M. Jean Pépin, rapporteur pour avis, a jugé que la proposition de transférer des crédits inutilisés de la PAT vers le FNADT méritait d'être étudiée. S'agissant de la réforme des objectifs 2 et 5b, il a souhaité que l'on fusionne ces crédits tout en maintenant des zonages distincts, afin de répartir les aides en fonction des besoins réels des territoires auxquels elles étaient destinées.

M. Hilaire Flandre a jugé que l'on considérait à tort l'urbanisation comme inéluctable et que l'on ne prenait pas assez en compte les problèmes de l'espace rural. Il a ajouté que la faiblesse des crédits de l'aménagement du territoire était préoccupante et a dit sa crainte que la création d'une seconde ligne du FGER n'en dénature la spécificité, avant de s'interroger sur l'efficacité des zonages actuellement en vigueur.

M. Jean Pépin, rapporteur pour avis, a souligné qu'il était lui aussi très soucieux de ne pas diminuer les moyens financiers du FGER dont les agriculteurs sont bénéficiaires.

M. Georges Gruillot a déploré la complexité des procédures administratives d'octroi des fonds européens avant de souligner que les zonages de la PAT étaient susceptibles d'entraîner des effets pervers en empêchant la création d'entreprises dans des secteurs non aidés situés à leur périphérie.

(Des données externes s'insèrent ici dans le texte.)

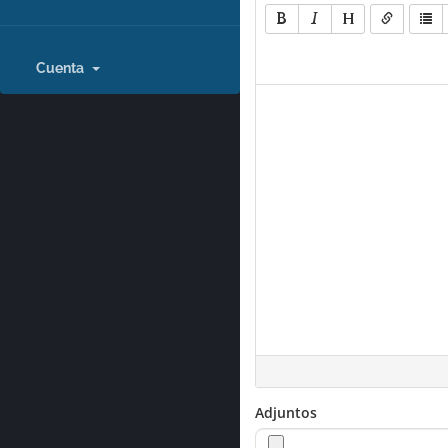
Cuenta
Adjuntos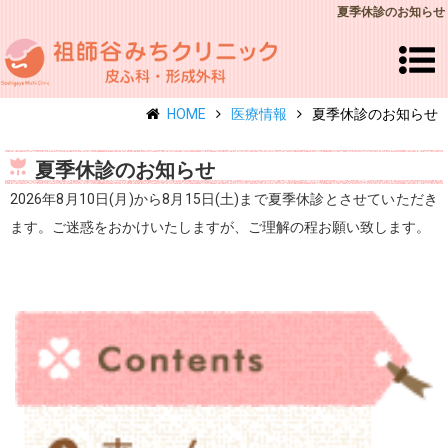
夏季休診のお知らせ
HOME
医療情報
夏季休診のお知らせ
夏季休診のお知らせ
2026年8月10日(月)から8月15日(土)まで夏季休診とさせていただき
ます。ご迷惑をおかけいたしますが、ご理解の程お願い致します。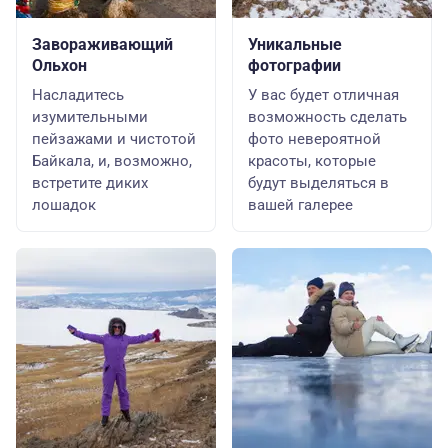
Завораживающий
Уникальные
Ольхон
фотографии
Насладитесь
У вас будет отличная
изумительными
возможность сделать
пейзажами и чистотой
фото невероятной
Байкала, и, возможно,
красоты, которые
встретите диких
будут выделяться в
лошадок
вашей галерее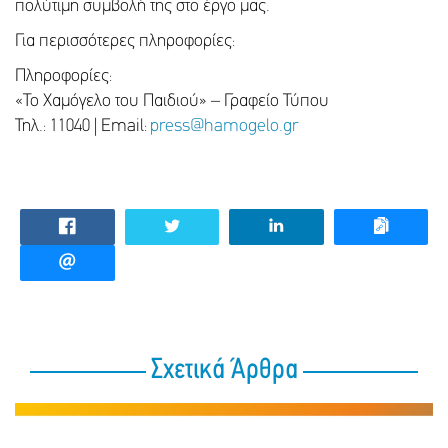
πολύτιμη συμβολή της στο έργο μας.
Για περισσότερες πληροφορίες:
Πληροφορίες:
«Το Χαμόγελο του Παιδιού» – Γραφείο Τύπου
Τηλ.: 11040 | Email:
press@hamogelo.gr
Σχετικά Άρθρα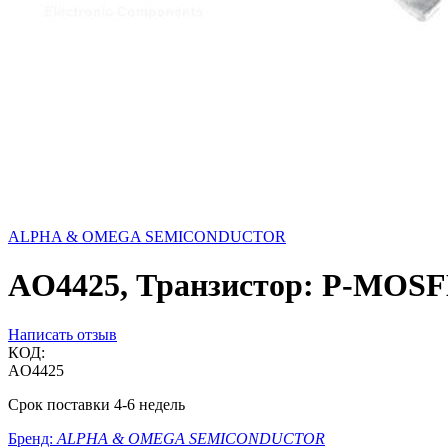
ALPHA & OMEGA SEMICONDUCTOR
AO4425, Транзистор: P-MOSFE
Написать отзыв
КОД:
AO4425
Срок поставки 4-6 недель
Бренд:
ALPHA & OMEGA SEMICONDUCTOR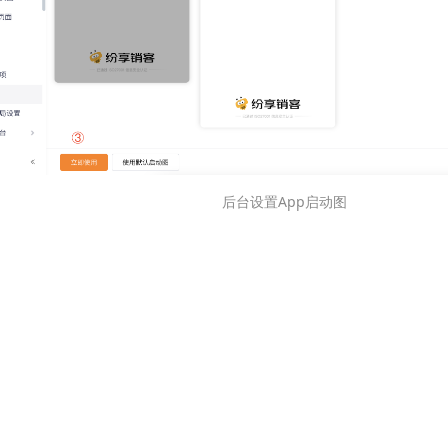
后台设置App启动图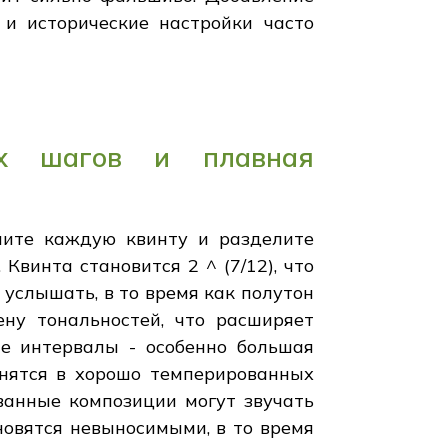
 и исторические настройки часто
ых шагов и плавная
шите каждую квинту и разделите
 Квинта становится 2 ^ (7/12), что
 услышать, в то время как полутон
ену тональностей, что расширяет
е интервалы - особенно большая
енятся в хорошо темперированных
ванные композиции могут звучать
новятся невыносимыми, в то время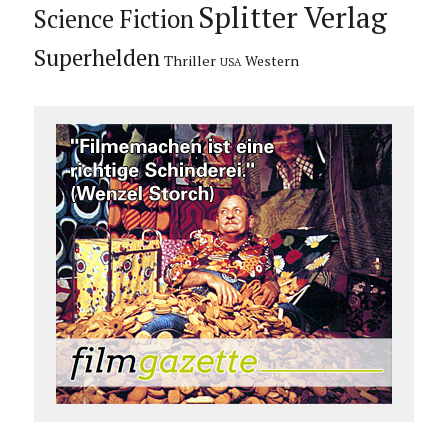
Splitter Verlag
Science Fiction
Superhelden
Thriller
Western
USA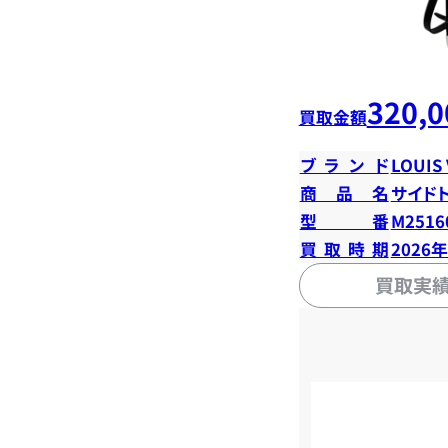
320,0
買取金額
ブランド
LOUIS
商品名
サイド
型番
M2516
買取時期
2026
買取実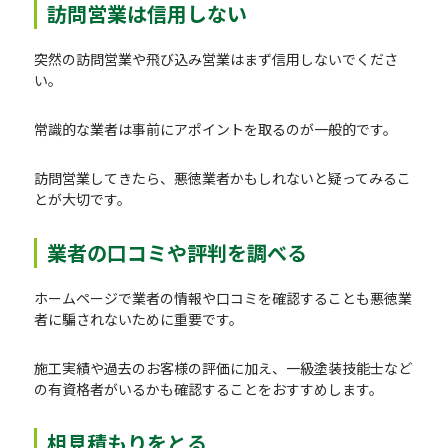
訪問営業は信用しない
突然の訪問営業や飛び込み営業はまず信用しないでくださ
い。
常識的な業者は事前にアポイントを取るのが一般的です。
訪問営業してきたら、悪徳業者かもしれないと疑ってみるこ
とが大切です。
業者の口コミや評判を調べる
ホームページで業者の情報や口コミを確認することも悪徳業
者に騙されないために重要です。
施工実績や過去のお客様の評価に加え、一級塗装技能士など
の有資格者がいるかも確認することをおすすめします。
相見積もりをとる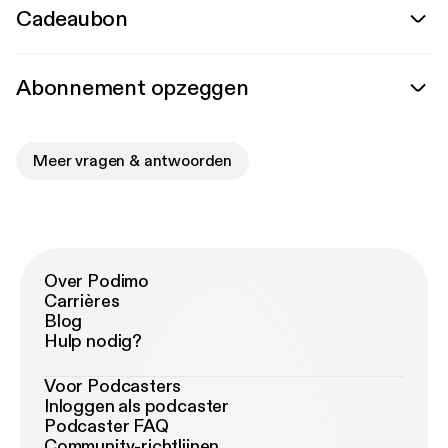
Cadeaubon
Abonnement opzeggen
Meer vragen & antwoorden
Over Podimo
Carrières
Blog
Hulp nodig?
Voor Podcasters
Inloggen als podcaster
Podcaster FAQ
Community-richtlijnen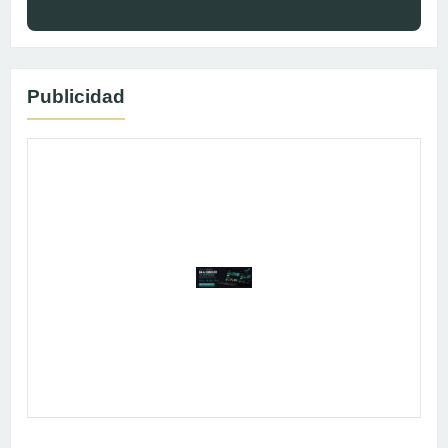
Publicidad
Publicidad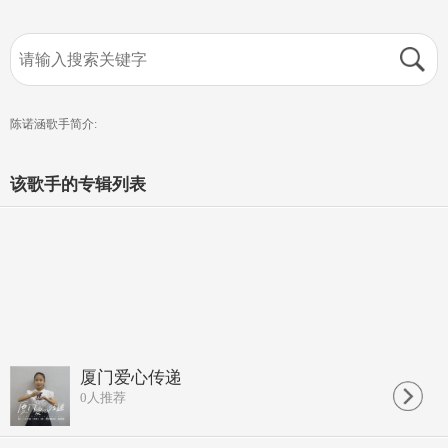
陈诺涵歌手简介:
该歌手的专辑列表
厦门爱心传递
0
人推荐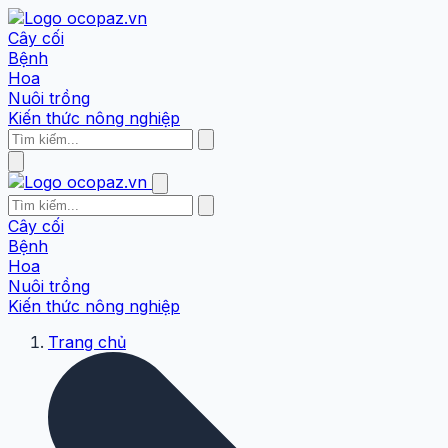
Cây cối
Bệnh
Hoa
Nuôi trồng
Kiến thức nông nghiệp
Cây cối
Bệnh
Hoa
Nuôi trồng
Kiến thức nông nghiệp
Trang chủ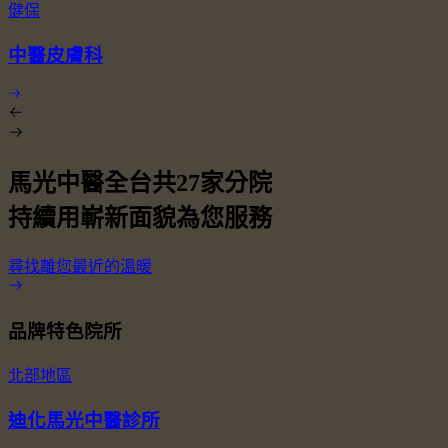
健保
中醫皮膚科
馬光中醫全台共
27
家分院
持續用嶄新面貌為您服務
尋找離您最近的溫暖
品牌特色院所
北部地區
迪化馬光中醫診所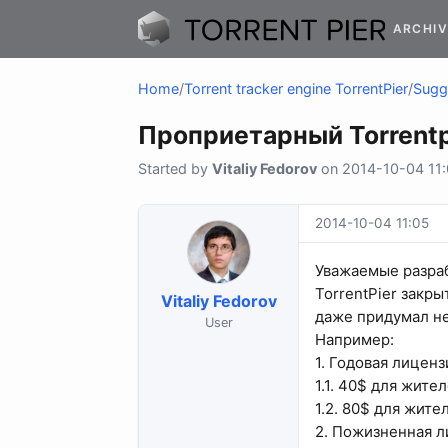
ARCHIV
Home
/
Torrent tracker engine TorrentPier
/
Sugge
Проприетарный Torrentp
Started by
Vitaliy Fedorov
on 2014-10-04 11:0
2014-10-04 11:05
Уважаемые разраб
TorrentPier закры
Vitaliy Fedorov
даже придумал не
User
Например:
1. Годовая лиценз
1.1. 40$ для жите
1.2. 80$ для жите
2. Пожизненная л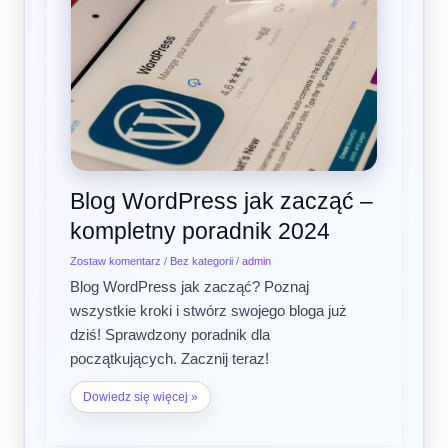
jak
zacząć
–
kompletny
poradnik
2024
Blog WordPress jak zacząć –
kompletny poradnik 2024
Zostaw komentarz
/
Bez kategorii
/
admin
Blog WordPress jak zacząć? Poznaj
wszystkie kroki i stwórz swojego bloga już
dziś! Sprawdzony poradnik dla
początkujących. Zacznij teraz!
Dowiedz się więcej »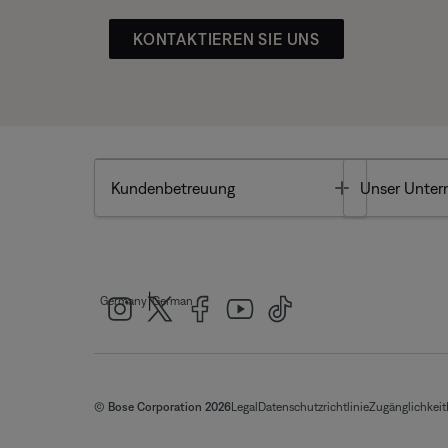
KONTAKTIEREN SIE UNS
Toggle
Kundenbetreuung
Unser Unte
|
Germany
German
© Bose Corporation 2026
Legal
Datenschutzrichtlinie
Zugänglichkeit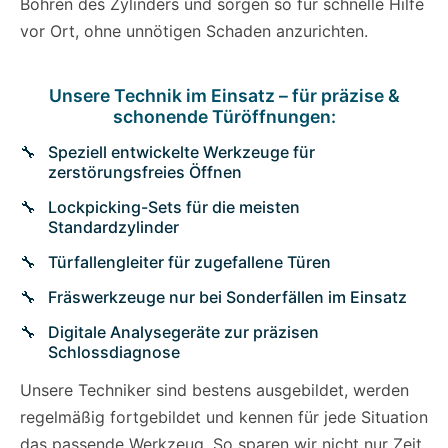
Bohren des Zylinders und sorgen so für schnelle Hilfe
vor Ort, ohne unnötigen Schaden anzurichten.
Unsere Technik im Einsatz – für präzise &
schonende Türöffnungen:
Speziell entwickelte Werkzeuge für
zerstörungsfreies Öffnen
Lockpicking-Sets für die meisten
Standardzylinder
Türfallengleiter für zugefallene Türen
Fräswerkzeuge nur bei Sonderfällen im Einsatz
Digitale Analysegeräte zur präzisen
Schlossdiagnose
Unsere Techniker sind bestens ausgebildet, werden
regelmäßig fortgebildet und kennen für jede Situation
das passende Werkzeug. So sparen wir nicht nur Zeit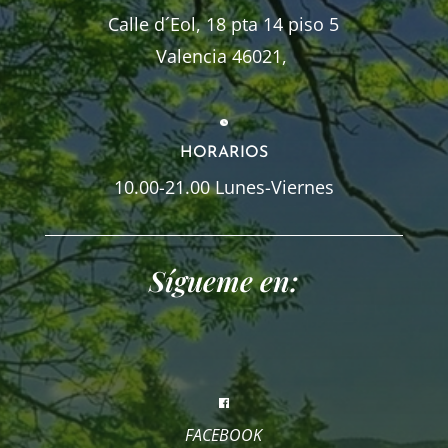
Calle d´Eol, 18 pta 14 piso 5
Valencia 46021,
HORARIOS
10.00-21.00 Lunes-Viernes
Sígueme en:
FACEBOOK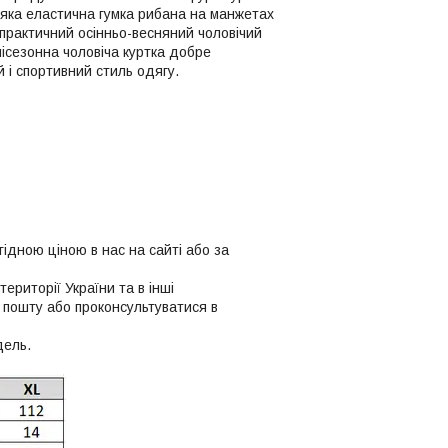
'яка еластична гумка рибана на манжетах
 практичний осінньо-весняний чоловічий
ісезонна чоловіча куртка добре
 спортивний стиль одягу. ​​
гідною ціною в нас на сайті або за
території України та в інші
 пошту або проконсультуватися в
дель.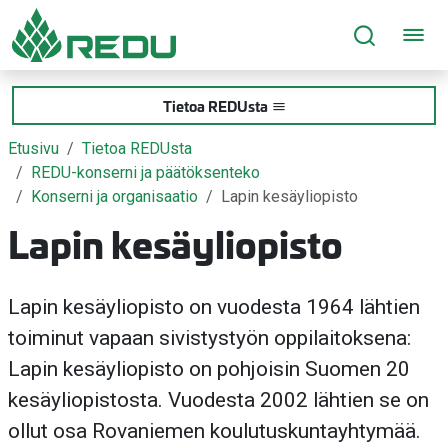
Siirry sivusisältöön
Tietoa REDUsta
Etusivu
Tietoa REDUsta
REDU-konserni ja päätöksenteko
Konserni ja organisaatio
Lapin kesäyliopisto
Lapin kesäyliopisto
Lapin kesäyliopisto on vuodesta 1964 lähtien
toiminut vapaan sivistystyön oppilaitoksena:
Lapin kesäyliopisto on pohjoisin Suomen 20
kesäyliopistosta. Vuodesta 2002 lähtien se on
ollut osa Rovaniemen koulutuskuntayhtymää.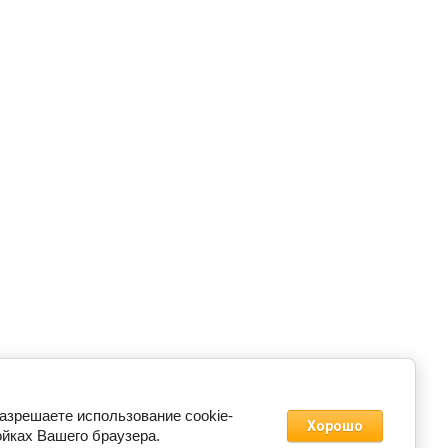
разрешаете использование cookie-
Хорошо
ойках Вашего браузера.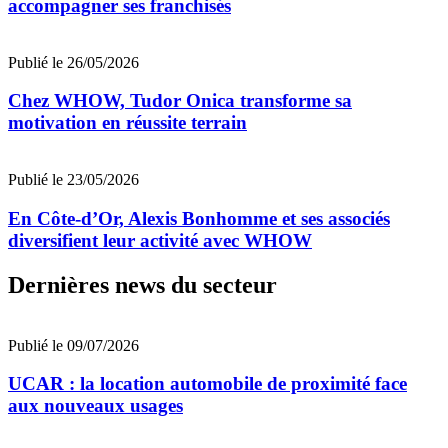
accompagner ses franchisés
Publié le 26/05/2026
Chez WHOW, Tudor Onica transforme sa
motivation en réussite terrain
Publié le 23/05/2026
En Côte-d’Or, Alexis Bonhomme et ses associés
diversifient leur activité avec WHOW
Dernières news du secteur
Publié le 09/07/2026
UCAR : la location automobile de proximité face
aux nouveaux usages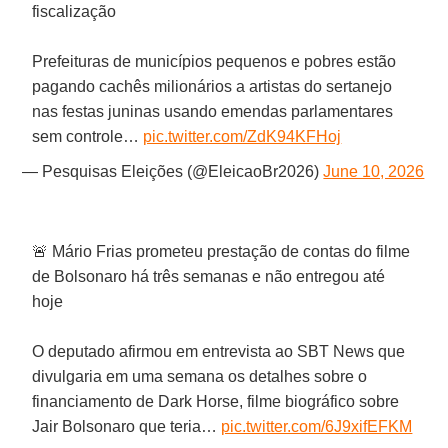
fiscalização
Prefeituras de municípios pequenos e pobres estão
pagando cachês milionários a artistas do sertanejo
nas festas juninas usando emendas parlamentares
sem controle…
pic.twitter.com/ZdK94KFHoj
— Pesquisas Eleições (@EleicaoBr2026)
June 10, 2026
🚨 Mário Frias prometeu prestação de contas do filme
de Bolsonaro há três semanas e não entregou até
hoje
O deputado afirmou em entrevista ao SBT News que
divulgaria em uma semana os detalhes sobre o
financiamento de Dark Horse, filme biográfico sobre
Jair Bolsonaro que teria…
pic.twitter.com/6J9xifEFKM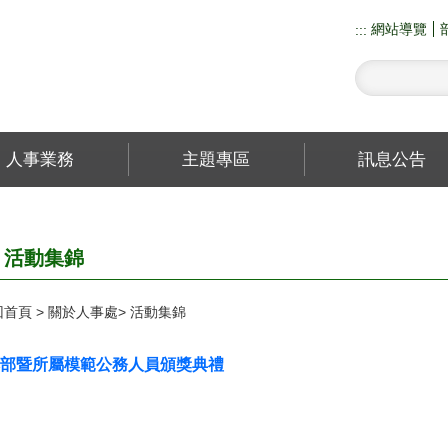
網站導覽
:::
人事業務
主題專區
訊息公告
活動集錦
回首頁
關於人事處
活動集錦
部暨所屬模範公務人員頒獎典禮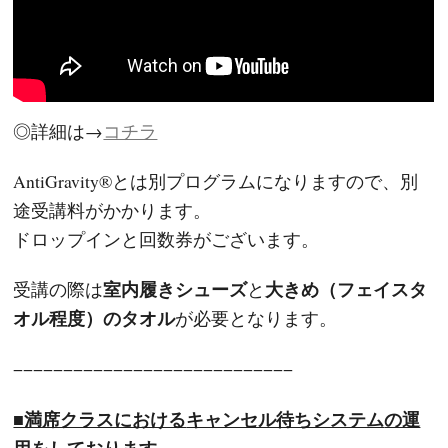
◎詳細は→
コチラ
AntiGravity®とは別プログラムになりますので、別
途受講料がかかります。
ドロップインと回数券がございます。
室内履きシューズ
大きめ（フェイスタ
受講の際は
と
オル程度）のタオル
が必要となります。
−−−−−−−−−−−−−−−−−−−−−−−−−−−−
■満席クラスにおける
キャンセル待ちシステム
の運
用をしております。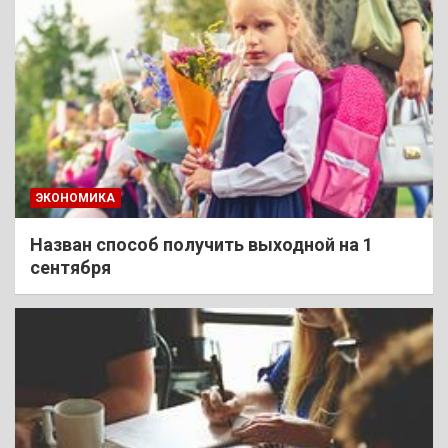
ЭКОНОМИКА
Назван способ получить выходной на 1
сентября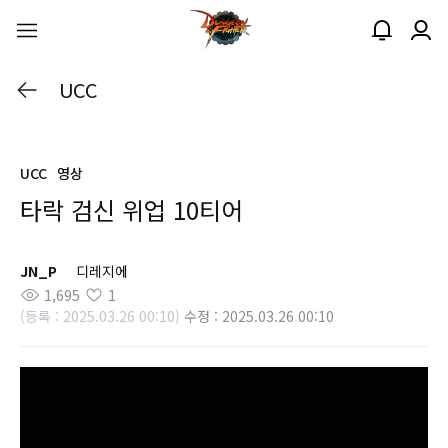
UCC
UCC
영상
타락 검신 위업 10티어
JN_P
디레지에
1,695
1
(등록 : 2025.03.26 00:10)
수정 : 2025.03.26 00:10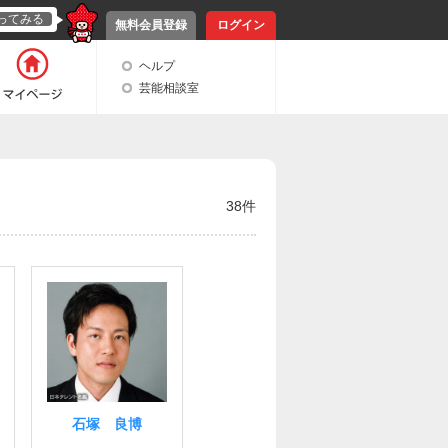
ってみる
無料会員登録
ログイン
ヘルプ
芸能相談室
38件
石塚 良博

Il a également émis des réserves sur la politique générale conduite par la DATAR.

Répondant à cette intervention, M. Jean Pépin, rapporteur pour avis, a estimé qu'il était plus que jamais souhaitable de simplifier les procédures requises pour l'octroi des aides européennes, la non-consommation de ces crédits tendant à entretenir l'idée que la France n'en avait pas besoin.

Suivant les conclusions de son rapporteur pour avis, la commission a ensuite émis un avis défavorable à l'adoption des crédits consacrés à l'aménagement du territoire dans le projet de loi de finances pour 1998, le groupe socialiste votant pour leur adoption.